Zunächst die gute Nachricht nach all den schlechten: Europa wird heuer keine großen Lebensmittelmängel erleben. „Für die EU steht die Verfügbarkeit von Lebensmitteln nicht auf dem Spiel“, hält die Europäische Kommission in ihrer Analyse der Lage fest, die sie am Mittwoch vorstellen wird. „Die EU kann sich großteils mit vielen landwirtschaftlichen Produkten selbst versorgen, und sie ist ein Nettoexporteur von Weizen“, heißt es da weiter. Und das war's schon mit der Frohbotschaft.

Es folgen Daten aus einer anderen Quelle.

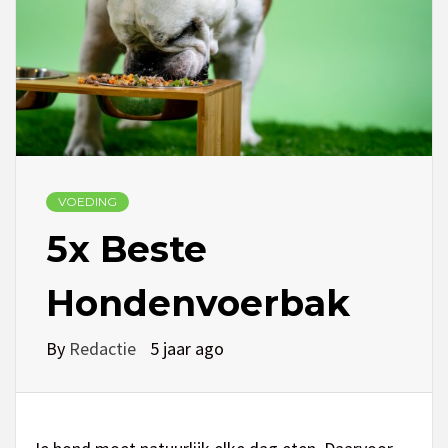
VOEDING
5x Beste
Hondenvoerbak
By
Redactie
5 jaar ago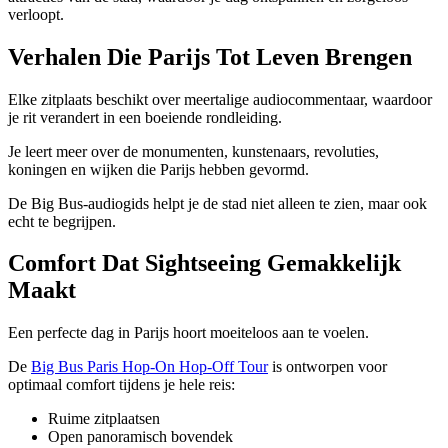
verloopt.
Verhalen Die Parijs Tot Leven Brengen
Elke zitplaats beschikt over meertalige audiocommentaar, waardoor
je rit verandert in een boeiende rondleiding.
Je leert meer over de monumenten, kunstenaars, revoluties,
koningen en wijken die Parijs hebben gevormd.
De Big Bus-audiogids helpt je de stad niet alleen te zien, maar ook
echt te begrijpen.
Comfort Dat Sightseeing Gemakkelijk
Maakt
Een perfecte dag in Parijs hoort moeiteloos aan te voelen.
De
Big Bus Paris Hop-On Hop-Off Tour
is ontworpen voor
optimaal comfort tijdens je hele reis:
Ruime zitplaatsen
Open panoramisch bovendek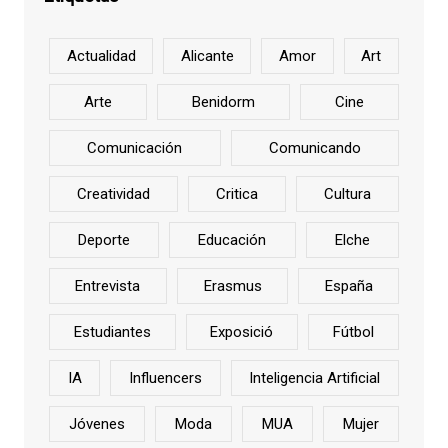
Actualidad
Alicante
Amor
Art
Arte
Benidorm
Cine
Comunicación
Comunicando
Creatividad
Critica
Cultura
Deporte
Educación
Elche
Entrevista
Erasmus
España
Estudiantes
Exposició
Fútbol
IA
Influencers
Inteligencia Artificial
Jóvenes
Moda
MUA
Mujer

Denn hier kommt das große Aber: „Die EU ist aber ein beträchtlicher Nettoimporteur von bestimmten Produkten, die schwer (schnell) zu ersetzen sein werden, wie etwa Futtereiweiß oder Sonnenblumenöl.“ Und die Kommission warnt: „Die Leistbarkeit von Lebensmitteln für Haushalte mit niedrigem Einkommen steht sehr wohl auf dem Spiel.“

Womit die Union genau zu einer jener existenziellen politischen Fragen zurückgekehrt ist, die in den Trümmern des Zweiten Weltkrieges an der Wiege des Europäischen Einigungswerks standen, nämlich dieser: wie stellen wir sicher, dass Europa sich selbst ernähren kann? Daraus entstand die Gemeinsame Agrarpolitik, genau vor 60 Jahren übrigens. Sie erfährt seit dem Überfall des russischen Diktators Putin auf die Ukrainer eine späte Rechtfertigung. Wer erinnert sich noch an das Wehklagen über die „Butterberge“ und „Milchseen“, welche die üppig subventionierte und rasant industrialisierte Landwirtschaft produzierte? Diese Überproduktion wünscht sich niemand zurück.